Katsu
Zen Buddhist texts on Rinzai have the Master shouting frequently "katsu." According to Irmgard Schloegl in her book, "The Zen Teaching of Rinzai." the katsu was "Rinzai's famous shout and favoite teaching device, pronounced 'kaa.'"
When I read the teaching stories, I was always puzzled by the katsu. I thought it was something like "Mu," that is, an incomprehensible teaching device. When voiced, it was always in exclamation! Used in combination with a fly whisk or stick, his katsu (shout) clarified the esssence of the moment.

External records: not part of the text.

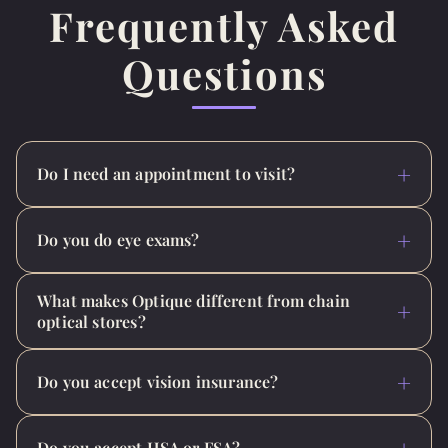
Frequently Asked
Questions
Do I need an appointment to visit?
Do you do eye exams?
What makes Optique different from chain
optical stores?
Do you accept vision insurance?
Do you accept HSA or FSA?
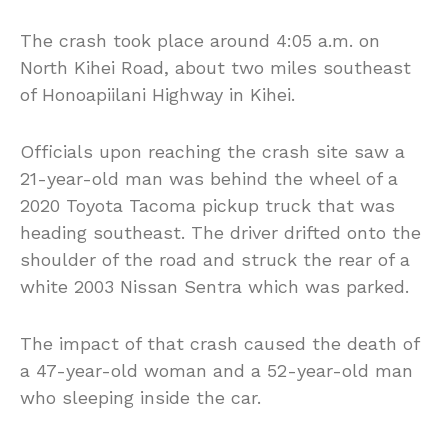
The crash took place around 4:05 a.m. on
North Kihei Road, about two miles southeast
of Honoapiilani Highway in Kihei.
Officials upon reaching the crash site saw a
21-year-old man was behind the wheel of a
2020 Toyota Tacoma pickup truck that was
heading southeast. The driver drifted onto the
shoulder of the road and struck the rear of a
white 2003 Nissan Sentra which was parked.
The impact of that crash caused the death of
a 47-year-old woman and a 52-year-old man
who sleeping inside the car.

Obaku or Huang Po was Rinzai's teacher while Hakuin was Rinzai's student. I have no information about their personal relationships, but I respect them all as very real teachers. Like a tiger, Rinzai was querrelsome and quite ferocious in his passion for the dharmic transmission of "satori." A "true man of no status," he was an impeccable master of koan practice. One of the Five Houses of Zen, his sect survived until this day.
Like the Sasquatch in "Song of the Sasquatch" or the early Buddhist adept, Nagarjuna, both had "nothing left to know," or, emptiness itself. Articulated by Nagarjuna in the Mayayana awakening of Buddhism, emptiness was the key to Buddhist experience and identity.
I must admit the flash of a katsu, ot the meaning of its exclamation, finally occurred to me one day by accident. It was nothing like what I expected. If anything, it bore many parallels to the exasperation and frustration of the "hair-pulling" experience, which could be accompanied by many other voicings, besides "kaa!"
All in all, just giving a katsu was preferable to thinking, especially if one was flummoxed by a student or the tiger needed walking! Katsu said what did not need to be said but was said anyway. It was ridiculous, exhilarating and highly instinctive at once. It went against most opinion, especially of one's self. No more, no less.